The price of wood is also rising and has been going up for some time. But Montgomery uses a supplier in Port Townsend — Edensaw — that gives him easy access to woods he may be seeking. “It’s nice that (they’re) just 50 minutes away,” he says. “On some jobs, I can hand-select custom woods. That’s exceptional.”
Montgomery’s next act is a bit of a pivot away from his traditional custom cabinetry and furniture making. He’s formed a company, Coastal Mountain Vanworks, that’s creating a removable modular kitchen system for camping vans.
The idea sprang out of his desire to ski and camp after he purchased a Mercedes Sprinter in 2018. “Besides using it for work, I wanted to be able to camp out of it. I love to ski and I realized if I built the van out, I could stay (in the mountains longer) and ski,” he says.
The unit — dubbed the “Three 85 Galley” — is designed to fit either side of a van and “provides everything you need to make your adventure van more comfortable,” Montgomery says.
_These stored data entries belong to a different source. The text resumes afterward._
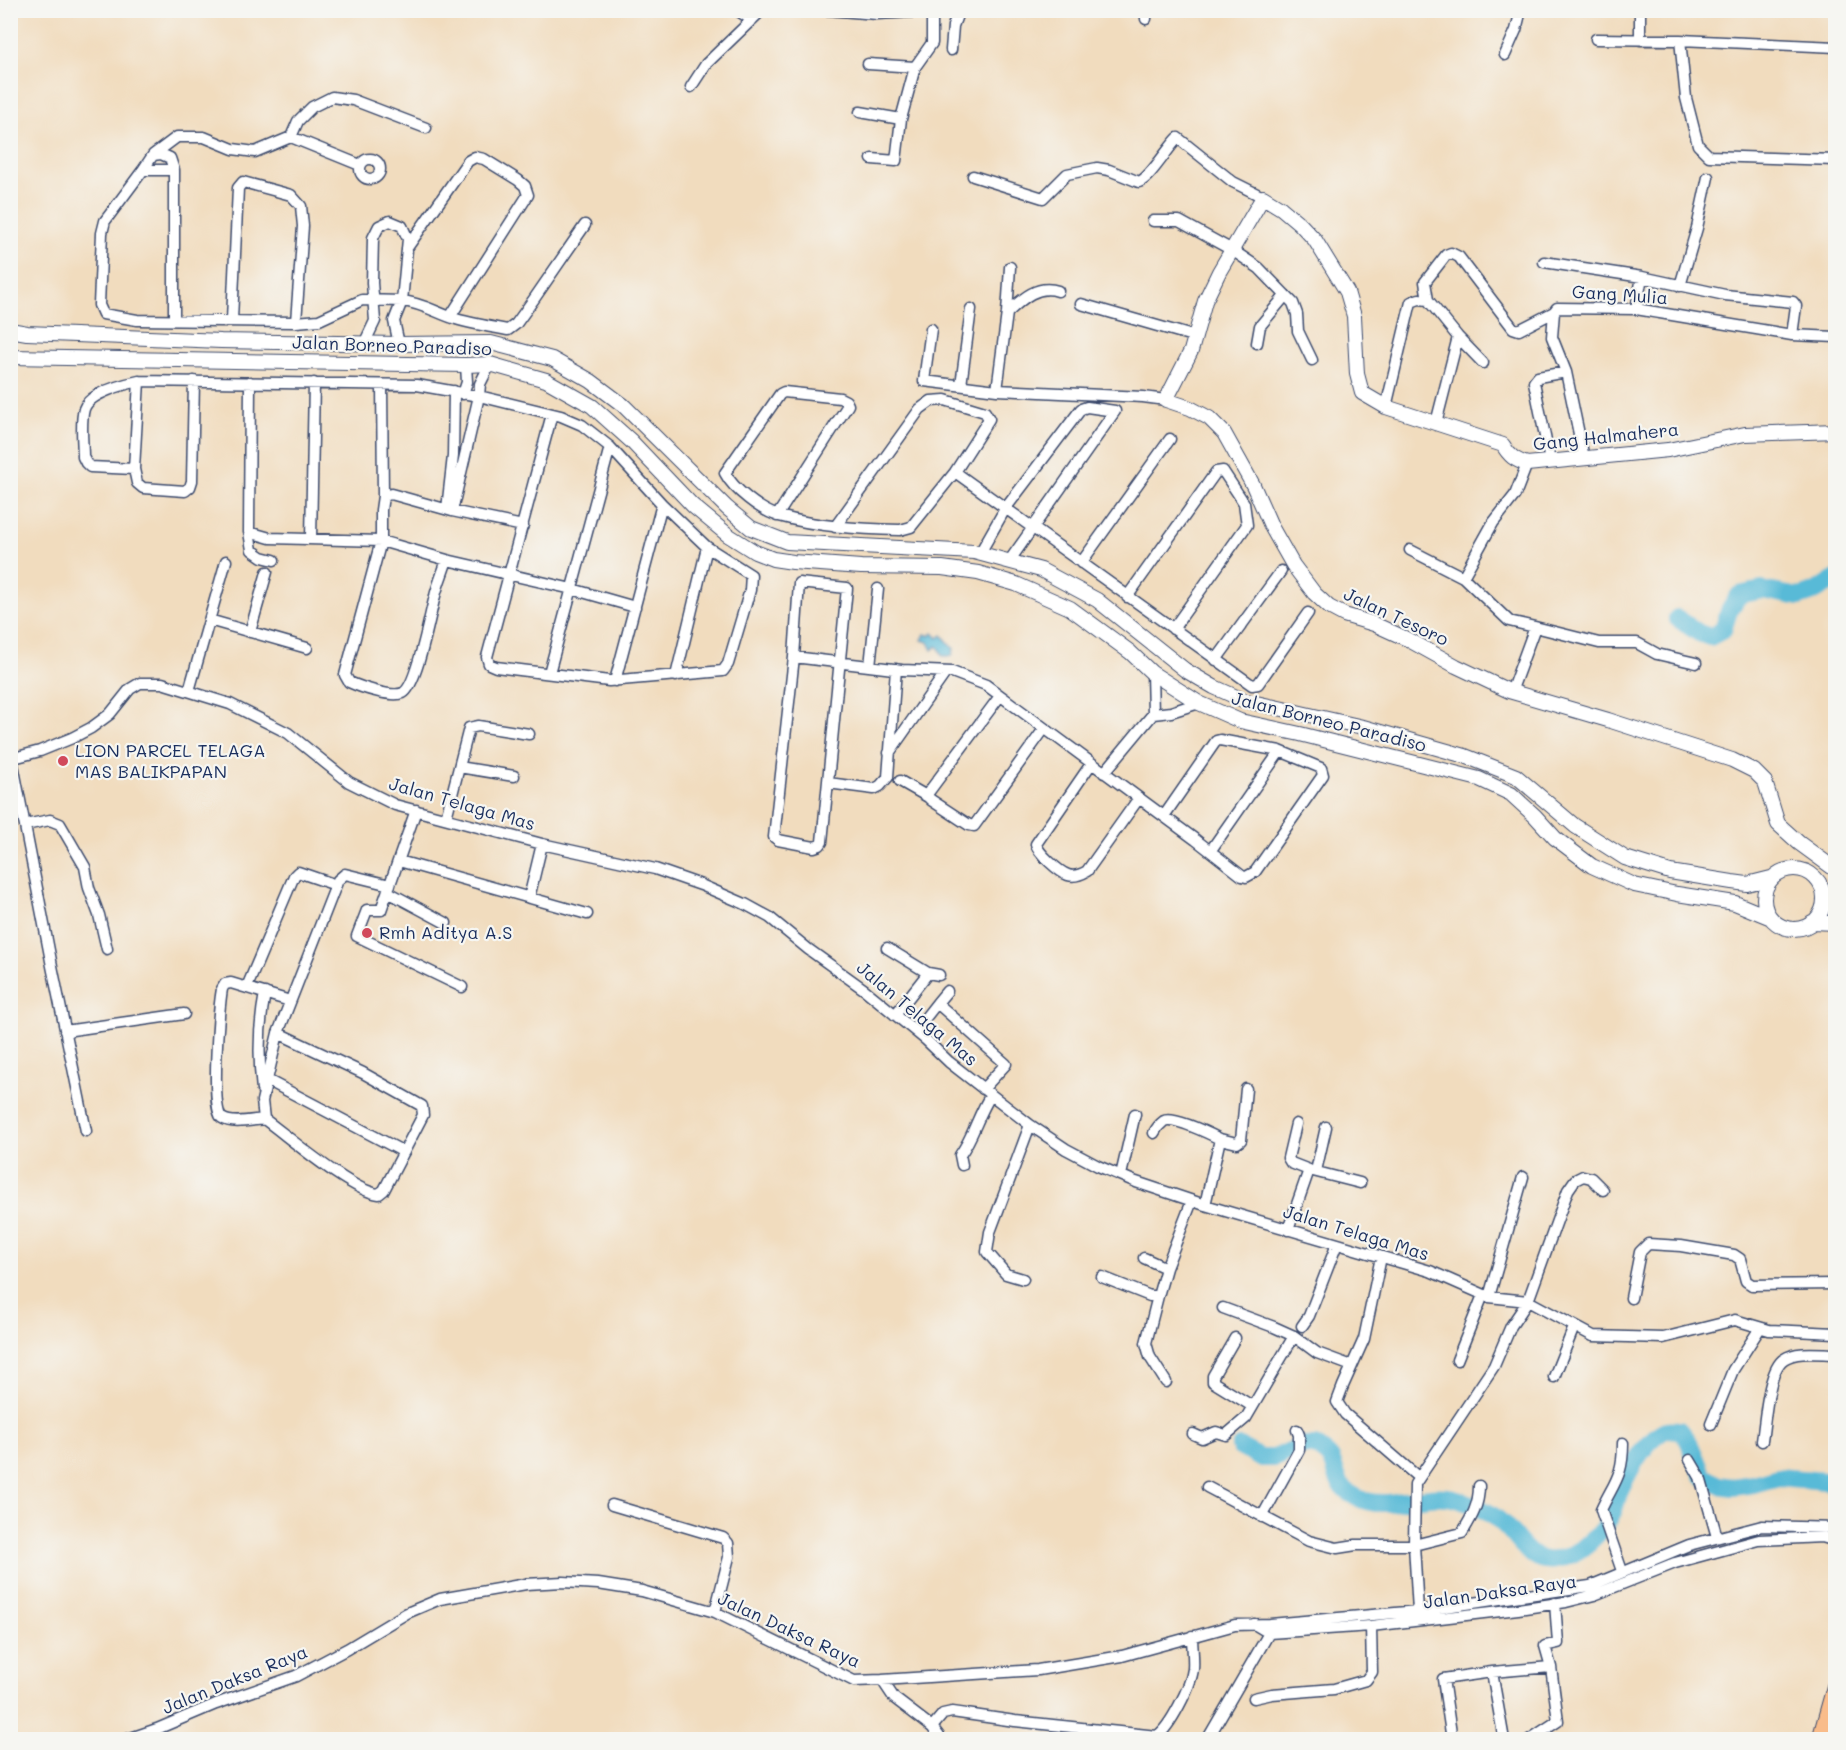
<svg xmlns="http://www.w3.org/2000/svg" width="1846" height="1750" font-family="Mali,sans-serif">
<rect width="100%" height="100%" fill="#f6f6f2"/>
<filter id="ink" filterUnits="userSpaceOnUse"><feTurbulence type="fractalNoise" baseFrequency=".0167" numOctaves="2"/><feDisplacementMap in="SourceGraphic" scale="12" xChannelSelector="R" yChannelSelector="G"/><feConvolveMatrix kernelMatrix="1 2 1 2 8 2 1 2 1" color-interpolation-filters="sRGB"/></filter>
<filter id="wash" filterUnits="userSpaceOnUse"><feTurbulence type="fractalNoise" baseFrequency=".008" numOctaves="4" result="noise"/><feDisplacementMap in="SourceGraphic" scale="24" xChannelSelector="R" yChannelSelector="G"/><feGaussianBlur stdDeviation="1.35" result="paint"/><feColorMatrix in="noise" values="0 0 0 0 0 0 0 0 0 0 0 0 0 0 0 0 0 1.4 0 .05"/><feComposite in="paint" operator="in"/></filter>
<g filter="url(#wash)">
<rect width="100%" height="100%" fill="#f1dcbe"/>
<!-- water -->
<path fill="#59bad7" stroke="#3a749a" stroke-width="1.5" d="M933 633 938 638 942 635 954 649 952 656H943L939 648 937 646 932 650 928 642 922 640 925 634 930 636Z"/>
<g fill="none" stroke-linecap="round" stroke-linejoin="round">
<!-- river -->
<path stroke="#59bad7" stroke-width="18" d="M1677 618 1699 633 1710 637 1723 630 1729 611 1739 595 1762 590 1799 597 1816 591 1836 579
M1240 1447 1260 1458H1274L1301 1446H1315C1321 1450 1329 1454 1332 1461 1340 1480 1335 1485 1356 1497 1390 1515 1427 1486 1463 1501 1476 1506 1492 1513 1502 1523 1520 1538 1528 1564 1555 1560 1579 1556 1603 1533 1613 1512 1616 1505 1617 1497 1620 1491 1628 1473 1640 1450 1655 1437 1658 1435 1662 1431 1666 1430 1670 1429 1676 1430 1680 1430L1688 1440 1703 1476 1719 1485 1733 1487 1753 1484 1778 1477 1836 1482"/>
</g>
</g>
<g filter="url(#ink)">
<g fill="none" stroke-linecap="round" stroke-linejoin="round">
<defs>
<path id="minor" d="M737 10 752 20
M827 10 877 14 932 11V43L915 67 901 119 896 161 872 159
M1640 10V40
M1146 19V10
M1596 39 1680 40 1836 47
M1680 40 1686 98 1698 145 1709 156 1836 160
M951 50 953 26 959 10
M1505 55 1516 30 1521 10
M868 64 915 67
M691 87 706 64 762 10
M860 112 901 119
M291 137 298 121 312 107 332 97 353 100 426 128
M153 155 177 137H204L233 149 255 152 291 137 360 165
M360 169a10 10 0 1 1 20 0a10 10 0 1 1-20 0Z
M143 170 153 155 161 154 170 158 174 170V320
M174 170H143L105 221 102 233 99 305 103 314 137 320 296 322 319 320 362 300 402 301 408 239 402 226 390 221 379 226 373 238 372 283 375 321 364 344
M973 176 1043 198 1067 174 1097 168 1109 170 1139 182C1150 178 1167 149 1178 138L1233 182 1263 197
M1153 221H1179L1232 250 1259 268 1293 303 1297 314 1298 331 1312 360
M407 248 468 161 475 157 484 159 518 180 525 186 528 195 450 317
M1544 262 1642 277 1725 295 1793 302 1796 306 1792 335
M1010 267 1007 313 997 390 1143 397 1166 400
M1680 286 1697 228 1708 177
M1428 300 1425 282 1446 255 1451 253 1459 257 1513 328 1519 330 1554 312
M1081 304 1196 337
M1636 309 1642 277
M1007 313C1022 299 1037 284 1058 291
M232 320 238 188 243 182 291 195 301 206 303 226 296 322
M931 329 924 381 997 390
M1257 343 1260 326 1285 296
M399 344 394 321 402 301C422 303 437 313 456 319 473 324 491 327 508 330L516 324 534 299 585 225
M490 364 480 384 479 396 561 416 582 425 610 447 662 504 707 547 751 575 750 590 728 664 723 671 609 681 496 667 489 664 487 657 552 414
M194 381 192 481 190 487 185 491 143 488 137 483 134 469 90 467 86 463 83 457C83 443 80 423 84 409 89 393 125 384 139 381L417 385 479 396 452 511
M250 382 249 532 270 538 381 541 447 560 572 589 635 607
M382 385 383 496
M961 385 971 309
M463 394 467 382 466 365
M1386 407 1411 302 1419 299 1428 300 1458 337 1483 363
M1436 423 1458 337
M1584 458 1566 372 1552 337 1554 312 1557 308 1636 309 1792 335 1836 337
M1550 461 1534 382 1538 377 1566 372
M134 469 139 381
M955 472 1252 685 1258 684 1308 613
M447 509 453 456 454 391
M777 516 848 405 846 401 840 398 784 392 780 394 725 473C733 489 761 511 779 516 818 527 860 529 900 530L911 527 955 472 989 419 985 412 945 400 931 401 920 409 835 527
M249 532 252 550 262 557 274 560
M311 539 314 383
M1410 550 1463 577 1509 621 1535 627 1511 692
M980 553 1005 509 1081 409 1087 407 1115 411 1010 560
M447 560C443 572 438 584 435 596 430 614 417 686 403 693 392 698 360 687 349 682L345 675 381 541V510L383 496 391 494 452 511 523 526
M1081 563 1170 439
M1463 577 1493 523 1515 495 1527 464
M799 583 847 588 822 842 820 845 814 847 778 840 774 837 794 657Z
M1127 597 1216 472 1223 471 1244 503 1247 525 1173 629
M209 620 307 648
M1535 627 1599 643H1637L1657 654 1696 663
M250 632 267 572
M794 657 902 670 952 672 986 685 1196 840 1242 876 1246 877 1255 872 1323 775 1321 768 1280 751 1220 740 1216 741 1164 816
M1216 660 1281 571
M870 666 878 589
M549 673 610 447
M1152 673 1153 714
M676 676 707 547
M615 681 662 504
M189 691 226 561
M1000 696 928 793V797L931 800 969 825 974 826 1044 729
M889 753 946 672
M10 759 40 751 72 738 91 728 110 714 130 689 140 683H162L230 704 288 733 349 782 395 805 542 844 655 869 701 885 745 904 769 917 808 949 865 990 926 1040 949 1062 1030 1125 1066 1149 1098 1166 1136 1182 1205 1205 1430 1271 1489 1297 1528 1301 1593 1336 1663 1338 1735 1320 1769 1330 1836 1333
M12 759 52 966 86 1131
M1091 764 1036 844C1038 853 1059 872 1068 875 1074 877 1082 874 1087 871L1139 798
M459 767 514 776
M1104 773 1153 714 1171 712 1199 703
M900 781 928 797
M828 783 874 789 880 786 888 777 896 669
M416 810 381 910H367L357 936 462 987
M446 818 469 728 478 726 529 734
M25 825 50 820 60 824 85 867 89 888 99 915 107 949
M1211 850 1280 751
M399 861 587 914
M388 892 446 923
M529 898 542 844
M887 948 928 973 939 975
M247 987 294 876 298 872 336 885
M937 1003 947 991
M895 1015 928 973
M65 1031 184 1014
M915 1031 937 1003 1006 1064 983 1089
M278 1033 363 1073 422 1106 423 1115 384 1190 379 1194C351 1191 289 1137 264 1119L262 1101 278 1033 338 880 345 874 390 885
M267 1080 404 1152
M262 1090C258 1058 259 1024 265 993
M264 1119C252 1120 232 1125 222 1118 210 1111 219 1006 222 989L225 984 231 983 290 1001
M1296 1124 1288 1158 1291 1163 1309 1170
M1154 1133C1156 1129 1160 1124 1164 1121 1173 1116 1210 1134 1220 1139
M962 1165 960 1155C974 1136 978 1114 991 1095
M1316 1171 1326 1127
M1121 1175 1135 1114
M1205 1205 1220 1139 1237 1143 1241 1140 1246 1089
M1288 1230 1309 1170 1360 1183
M1381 1257 1364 1339 1343 1386 1337 1402 1345 1414 1419 1478
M1144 1258 1166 1268
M1102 1277 1150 1296H1158L1166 1268 1192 1201
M1023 1279 1006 1274 987 1252 990 1232 1030 1125
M1158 1296 1146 1343 1150 1357 1166 1382
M1489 1297 1523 1177
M1631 1298 1640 1252 1648 1244 1681 1246 1734 1255 1740 1259 1746 1281 1752 1285 1836 1284
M1223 1308 1274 1327 1294 1336 1317 1353 1352 1366
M1302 1326 1309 1316 1337 1244
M1235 1338 1213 1376V1382L1252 1406
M1457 1360 1483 1295
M1554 1377 1574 1327
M1711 1424 1733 1370 1760 1328
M1193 1434 1202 1438 1216 1432 1226 1435 1246 1418 1294 1336
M1762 1441C1765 1422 1768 1369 1784 1359 1797 1350 1820 1354 1836 1354
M1690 1460 1700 1477 1717 1537
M1207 1487 1309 1541 1337 1548 1356 1545H1414L1462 1533C1472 1517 1479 1505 1479 1486
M612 1505 723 1538 728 1543 729 1557 715 1612
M1262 1517 1299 1450V1435L1297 1430
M1622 1571 1601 1510C1614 1482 1623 1477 1623 1443
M1418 1611 1414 1545 1415 1484 1494 1366 1511 1326 1528 1301 1568 1190 1575 1180 1583 1176 1591 1178 1603 1190
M1254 1624 1269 1633 1371 1626 1518 1609 1566 1602 1594 1595 1675 1563 1759 1540 1822 1537 1836 1541
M882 1680 894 1698 932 1727 942 1740
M1254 1698 1272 1694 1334 1689 1366 1680 1372 1672 1371 1626
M932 1727 943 1714 952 1712 1015 1721 1157 1736C1170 1727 1191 1686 1193 1669 1194 1658 1192 1647 1192 1636
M125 1740 157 1729 216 1704 296 1676 347 1649 407 1613 440 1599 526 1584 563 1582 598 1584 642 1591 715 1612 854 1681 882 1680 1038 1670 1122 1656 1235 1625 1270 1624 1418 1611 1590 1586 1689 1545 1762 1526 1836 1528
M1207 1740 1269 1633 1270 1627
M1452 1740 1443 1679 1492 1672
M1504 1740 1492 1672 1551 1667 1545 1646 1558 1643 1555 1603
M1529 1740 1558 1721 1551 1667"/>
<path id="tertiary" d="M10 330 27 333 221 341 399 344 491 343 552 359 591 381 623 405 727 508 751 528 787 542 974 552 1041 570 1097 600 1185 670 1214 687 1243 700 1363 727 1465 756 1516 776 1575 826 1625 858 1670 872 1732 882 1747 884 1771 878
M10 357 466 365 490 364 546 380 592 406 631 441 693 506 728 535 755 552 773 559 793 562 861 567 942 568 978 573 1016 584 1070 608 1130 652 1152 673 1199 703 1240 721 1300 734 1479 779 1511 794 1535 816 1555 838 1592 866 1634 885 1677 894 1735 903 1769 917
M1836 431 1745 434 1668 450 1527 464C1515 460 1509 456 1503 445L1386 407 1362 393 1357 374 1354 316 1347 292 1315 240 1300 224 1281 208 1263 197 1219 272 1205 301 1191 351 1166 400 1190 408 1209 418 1224 433 1253 485 1272 528 1293 565 1314 593 1329 607 1344 615 1374 624 1409 640 1456 666 1509 691 1608 720 1732 760 1754 771 1765 782 1778 824 1799 843 1836 870
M1764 899a30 30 0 1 1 60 0a30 30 0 1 1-60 0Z
M1812 922 1836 923"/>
<path id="trunk" d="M1821 1740 1836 1687"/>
</defs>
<!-- minor casing -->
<use href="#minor" stroke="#3b496c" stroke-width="13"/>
<!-- tertiary casing -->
<use href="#tertiary" stroke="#3b496c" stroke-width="16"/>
<!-- trunk casing -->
<use href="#trunk" stroke="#3b496c" stroke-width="20"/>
<!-- minor -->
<use href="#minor" stroke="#fff" stroke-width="10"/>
<!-- tertiary -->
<use href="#tertiary" stroke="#fff" stroke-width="14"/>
<!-- trunk -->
<use href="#trunk" stroke="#f9bc8a" stroke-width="18"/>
</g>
</g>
<!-- markers -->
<g fill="#d1495b" stroke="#f6f6f2" stroke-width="2">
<circle cx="63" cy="761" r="6"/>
<circle cx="367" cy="933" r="6"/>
</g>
<g text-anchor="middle" stroke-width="4.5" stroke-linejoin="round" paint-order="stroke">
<!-- street labels -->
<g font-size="18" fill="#1b2f5e" stroke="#f6f6f2">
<text transform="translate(1620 295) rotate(4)" y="6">Gang Mulia</text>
<text transform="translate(392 346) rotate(2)" y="6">Jalan Borneo Paradiso</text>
<text transform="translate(1606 437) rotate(-6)" y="6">Gang Halmahera</text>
<text transform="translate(1396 617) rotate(25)" y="6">Jalan Tesoro</text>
<text transform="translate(1329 722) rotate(14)" y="6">Jalan Borneo Paradiso</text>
<text transform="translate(462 804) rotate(16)" y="6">Jalan Telaga Mas</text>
<text transform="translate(917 1014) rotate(40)" y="6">Jalan Telaga Mas</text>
<text transform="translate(1356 1233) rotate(17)" y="6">Jalan Telaga Mas</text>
<text transform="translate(1500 1592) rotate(-8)" y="6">Jalan Daksa Raya</text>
<text transform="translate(789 1630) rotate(25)" y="6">Jalan Daksa Raya</text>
<text transform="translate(235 1680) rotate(-22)" y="6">Jalan Daksa Raya</text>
</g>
<!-- poi labels -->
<g font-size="18" fill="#1b2f5e" stroke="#f6f6f2" text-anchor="start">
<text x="75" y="757">LION PARCEL TELAGA<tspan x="75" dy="21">MAS BALIKPAPAN</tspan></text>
<text x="379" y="939">Rmh Aditya A.S</text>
</g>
</g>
<!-- margin -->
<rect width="1846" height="1750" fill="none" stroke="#f6f6f2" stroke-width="36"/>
</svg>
Among other items, the Galley includes a water system, a two-drawer storage unit, portable potty drawers (if buyers so desire), countertop space with flip-up extensions, a USB port and more.
“I have a lot of fun doing this kind of work,” Montgomery says, with a glimmer in his eyes. He wants to develop it further as a product that he can market.
“The materials are durable and someone can easily bolt this into their van and have a kitchen galley,” he says. “It’s always something I wanted to do.”
If the Vanworks venture is anything like Montgomery’s woodworking, it’s sure to be a success.